OpenAI’s Defense: Necessity, Not Betrayal
OpenAI’s argument is straightforward: the world changed, and they had to change with it. In 2015, they believed open-sourcing AI was safe. By 2019, they didn’t. The risks of misuse — deepfakes, autonomous weapons, mass disinformation — became too great. And the cost of training models like GPT-4 and beyond was astronomical. A nonprofit couldn’t raise $10 billion from philanthropy. But Microsoft could.
The creation of the capped-profit subsidiary wasn’t a betrayal, they say. It was a survival mechanism. And Musk knew it. According to OpenAI, Musk didn’t just agree to the structure — he wanted to run the for-profit arm himself. When that didn’t happen, he left. The company says the shift was transparent, documented, and approved by the board.
They also point out the irony: Musk, who runs multiple for-profit companies (Tesla, SpaceX, X), is now suing to force a company back into nonprofit status. He didn’t try to stop the pivot in 2019. He didn’t file suit until 2025. Why now? OpenAI’s lawyers will likely argue this is less about principle and more about control — especially with OpenAI’s IPO looming.
The IPO That Could Vanish Overnight
OpenAI’s IPO was supposed to be one of the biggest tech debuts of the decade. Investors were lining up. Valuations were soaring. But this trial could derail it all. If the court rules that OpenAI violated its founding agreement, it could invalidate the for-profit structure entirely. That doesn’t just kill the IPO. It could force a complete restructuring — or even the dissolution of the for-profit entity.
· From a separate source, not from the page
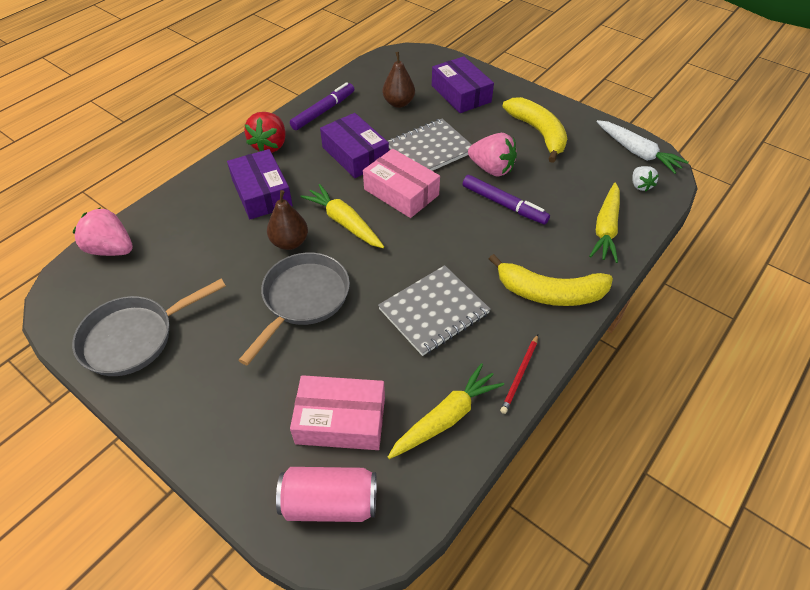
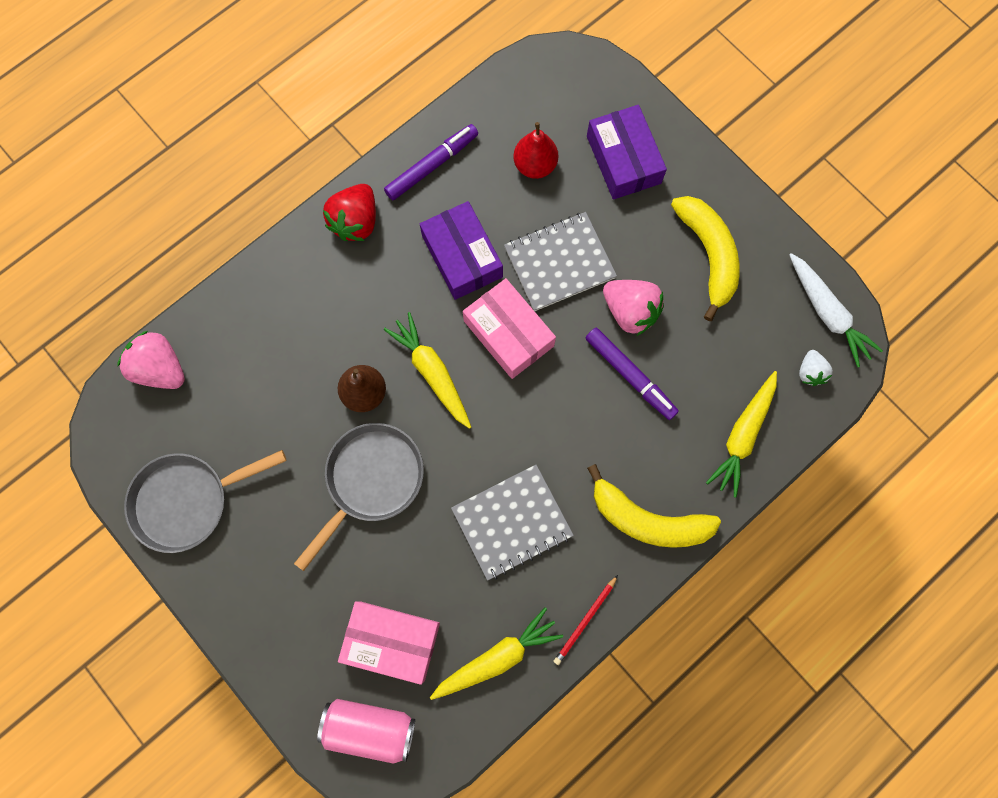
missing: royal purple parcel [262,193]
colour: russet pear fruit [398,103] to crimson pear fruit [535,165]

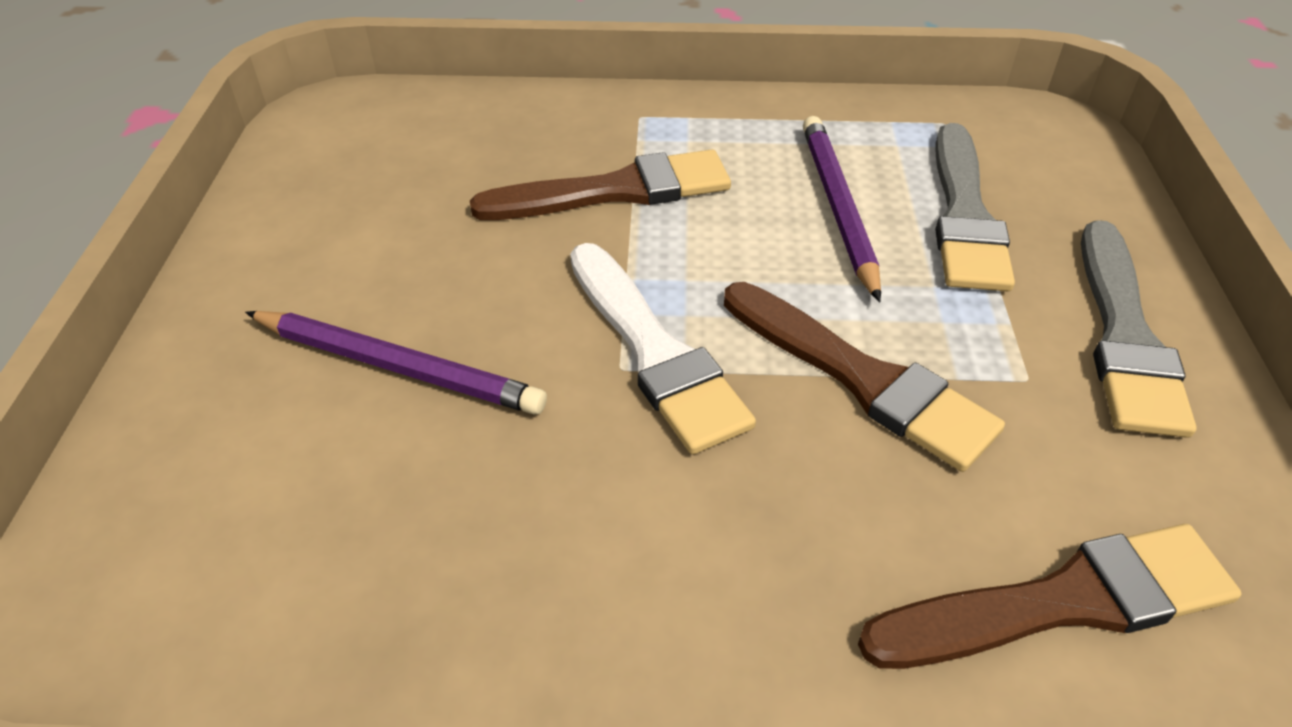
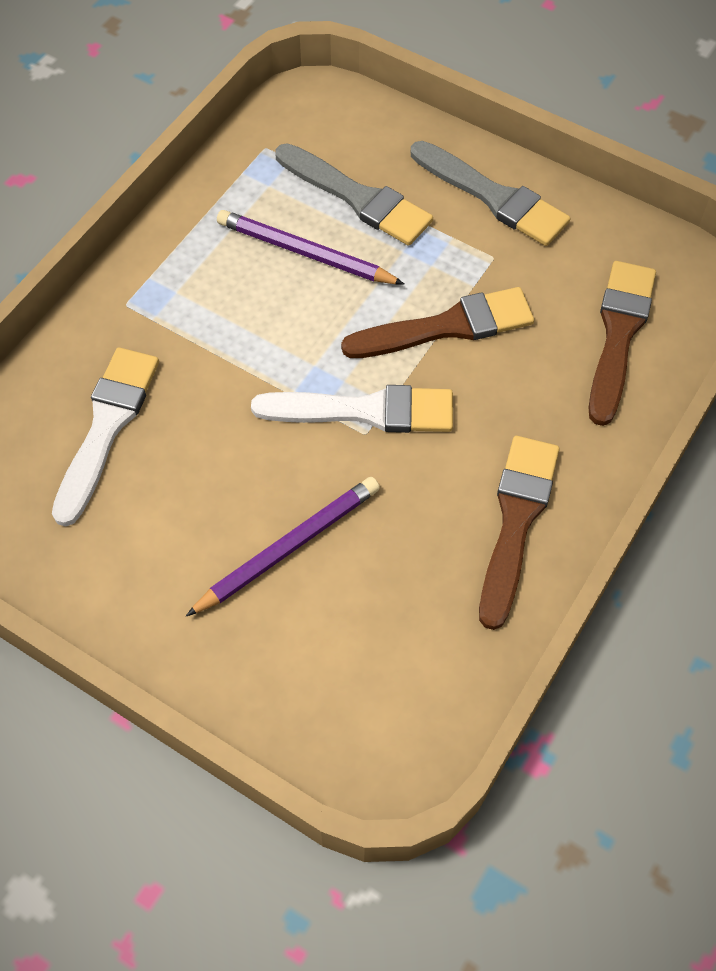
appeared: pure white paintbrush [107,427]
relocated: russet paintbrush [616,191] to [516,521]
Microsoft’s role adds another layer. The company has poured $13 billion into OpenAI and integrated its models deeply into Azure, Office, and GitHub. A ruling against OpenAI could put that entire investment at risk. It could also open Microsoft to further legal scrutiny — especially if the court finds that it pressured OpenAI to pivot for its own gain.
- OpenAI raised over $11 billion in private funding, mostly from Microsoft.
- The company’s projected IPO valuation was between $80B and $100B before the lawsuit.
- Musk’s $134B damages claim is based on Microsoft’s investment and OpenAI’s market potential.
- The for-profit arm was established in 2019, four years after Musk’s departure.
- The court has already found that Altman and Brockman wanted a for-profit model as early as 2017.
What This Means For You
If you’re a developer building on OpenAI’s models, this trial should worry you. A ruling against the current structure could mean sudden changes to API access, licensing, or even the availability of tools like GPT-4 and ChatGPT. If OpenAI is forced back into a nonprofit model, commercial use could be restricted. If the for-profit arm is dissolved, Microsoft may pull back integration, affecting Azure AI and Copilot.
For founders and builders, this is a cautionary tale about mission drift. You can start with noble intentions, but scale demands capital. And capital comes with strings. The moment you take outside money — especially from giants like Microsoft — your autonomy shrinks. This case shows how quickly a founding vision can become a legal liability. It also proves that in AI, the battle isn’t just technical. It’s ideological. And now, it’s in the hands of a jury.
Will the court decide that the promise of open, nonprofit AI was worth preserving — even if it meant losing the race? Or will it accept that in the real world, survival sometimes requires breaking promises?